── Textauszug
Vinaria verkostete erstmals Verjus, den grünen Saft unreifer Trauben und hat 20 Produkte von bekannten und weniger bekannten Weinbaubetrieben bewertet. Die Expertenjury tagte unter Leitung von Vene Maier.

Es muss nicht immer Wein sein, wenn es um den Saft von Trauben geht. Traubensaft ist auch unvergoren ein Genussmittel ist. Es handelt sich dabei um den grünen Saft unreifer Beeren, benannt und bekannt unter dem Namen des Originals: ver = grün & jus = Saft. Verjus also heißt der spritzig-saure Trend des heißen Sommers. Die Säure der grünen Weinbeeren ist derart markant und knackig, dass selbst frisch gepresster Saft von Amalfi- oder anderen namhaften Zitronen dagegen spitz und leicht aggressiv wirken kann.

Barbara Öhlzelt & Karl Schwillinsky waren Pioniere

Im Falle des Verjus sind wohl Barbara Öhlzelt und Karl Schwillinsky Pioniere. Zwar spricht auch Willi Bründlmayer davon, dass er in seinem Heurigenhof und für den internen Gebrauch „schon seit langer Zeit in kleinem Umfang“ Verjus verwendet, aber so als markttaugliche Säure darf man in Österreich wohl die verpartnerten Betreiber des Weinguts Öhlzelt (samt Heurigen) als die Neuerfinder des grünen Traubensafts bezeichnen.

„Verjus ist nichts anderes als saurer Most. Er wird aus unreifen Trauben gepresst, enthält keinen Alkohol und kann in der Küche überall dort eingesetzt werden, wo sonst mit Zitronen, Essig oder Wein gearbeitet wird. Er hat eine sehr elegante, milde Säure“, sagt Barbara Öhlzelt, die Pionierin. Willi Bründlmayer ergänzt: „Verjus war früher in Europa sehr verbreitet und wurde später durch billige Zitronen oder Zitronensaft verdrängt.“

Meisterkoch Hans Haas gab Startschuß

„Wir starteten unsere Verjus-Produktion im Jahr 2007. Mein Mann Karl Schwillinsky war zu dieser Zeit beim Sternekoch Hans Haas im Münchener „Tantris“ tätig. Hans verwendete dort Verjus aus Frankreich und USA und hat so beiläufig zu Karl gesagt: „Ihr habt Weingärten – warum versucht ihr nicht mal Verjus herzustellen?“ Ein erster und wichtiger Förderer war Heinz Reitbauer, der von Beginn an im „Steirereck“ die Marke „Kamptal Verjus“ promotet hatte.
────
_Arbeitsauftrag_
Prüfe, ob die drei Aussagen (a) bis (c) mit dem Textauszug über Verjus übereinstimmen. Beantworte jede mit ja oder nein und zitiere die ausschlaggebenden Worte des Textes wörtlich.
(a) Barbara Öhlzelt und Karl Schwillinsky begannen im Jahr 2007 mit der Herstellung von Verjus.
(b) Verjus enthält Alkohol.
(c) Hans Haas verwendete im „Tantris“ Verjus aus Italien.
── Vorliegende Angaben
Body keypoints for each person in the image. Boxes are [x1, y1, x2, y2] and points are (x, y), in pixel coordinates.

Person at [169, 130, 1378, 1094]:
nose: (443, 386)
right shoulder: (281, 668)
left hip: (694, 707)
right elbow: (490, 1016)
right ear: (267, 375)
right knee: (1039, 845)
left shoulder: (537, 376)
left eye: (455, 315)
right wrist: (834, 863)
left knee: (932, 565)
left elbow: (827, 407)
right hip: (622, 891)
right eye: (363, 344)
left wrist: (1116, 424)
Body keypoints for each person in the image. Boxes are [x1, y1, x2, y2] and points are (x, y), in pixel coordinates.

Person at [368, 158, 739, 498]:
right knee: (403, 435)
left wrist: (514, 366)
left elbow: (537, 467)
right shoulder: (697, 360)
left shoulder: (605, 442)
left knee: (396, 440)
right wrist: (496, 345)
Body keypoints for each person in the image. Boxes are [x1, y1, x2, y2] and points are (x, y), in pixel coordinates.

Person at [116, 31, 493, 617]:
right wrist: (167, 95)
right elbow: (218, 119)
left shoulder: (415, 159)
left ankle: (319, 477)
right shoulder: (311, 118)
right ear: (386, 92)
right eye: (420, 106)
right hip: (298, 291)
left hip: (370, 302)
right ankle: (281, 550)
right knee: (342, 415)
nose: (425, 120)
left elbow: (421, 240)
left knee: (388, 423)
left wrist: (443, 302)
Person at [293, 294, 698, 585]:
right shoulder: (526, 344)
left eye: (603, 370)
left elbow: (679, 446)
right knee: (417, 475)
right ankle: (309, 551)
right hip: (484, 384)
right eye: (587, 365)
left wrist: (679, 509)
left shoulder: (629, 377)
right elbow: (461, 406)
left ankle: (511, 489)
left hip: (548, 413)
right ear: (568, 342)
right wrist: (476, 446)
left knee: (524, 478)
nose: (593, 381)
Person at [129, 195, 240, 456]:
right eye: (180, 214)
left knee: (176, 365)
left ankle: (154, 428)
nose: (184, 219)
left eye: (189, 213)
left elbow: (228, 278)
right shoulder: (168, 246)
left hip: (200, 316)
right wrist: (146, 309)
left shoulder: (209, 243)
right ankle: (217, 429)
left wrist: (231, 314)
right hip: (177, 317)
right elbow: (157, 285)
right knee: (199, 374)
────
── Vorliegende Angaben
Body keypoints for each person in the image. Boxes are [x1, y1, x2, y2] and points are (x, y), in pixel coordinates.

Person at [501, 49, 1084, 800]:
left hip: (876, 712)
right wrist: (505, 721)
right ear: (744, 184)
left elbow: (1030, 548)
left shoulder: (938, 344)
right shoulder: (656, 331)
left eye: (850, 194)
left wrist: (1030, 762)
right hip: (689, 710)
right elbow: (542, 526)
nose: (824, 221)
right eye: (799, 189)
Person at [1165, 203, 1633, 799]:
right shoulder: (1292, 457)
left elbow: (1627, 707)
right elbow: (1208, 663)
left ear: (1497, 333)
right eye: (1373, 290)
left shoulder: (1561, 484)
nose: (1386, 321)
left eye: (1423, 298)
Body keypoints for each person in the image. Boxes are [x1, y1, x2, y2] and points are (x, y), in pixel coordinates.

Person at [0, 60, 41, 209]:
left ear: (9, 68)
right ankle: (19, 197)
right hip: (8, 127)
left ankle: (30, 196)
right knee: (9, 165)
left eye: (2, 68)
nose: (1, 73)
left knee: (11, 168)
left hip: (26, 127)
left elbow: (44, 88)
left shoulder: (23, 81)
────
_Lösung_
(a) Ja: „Wir starteten unsere Verjus-Produktion im Jahr 2007.“
(b) Nein: „enthält keinen Alkohol“
(c) Nein: „Hans verwendete dort Verjus aus Frankreich und USA“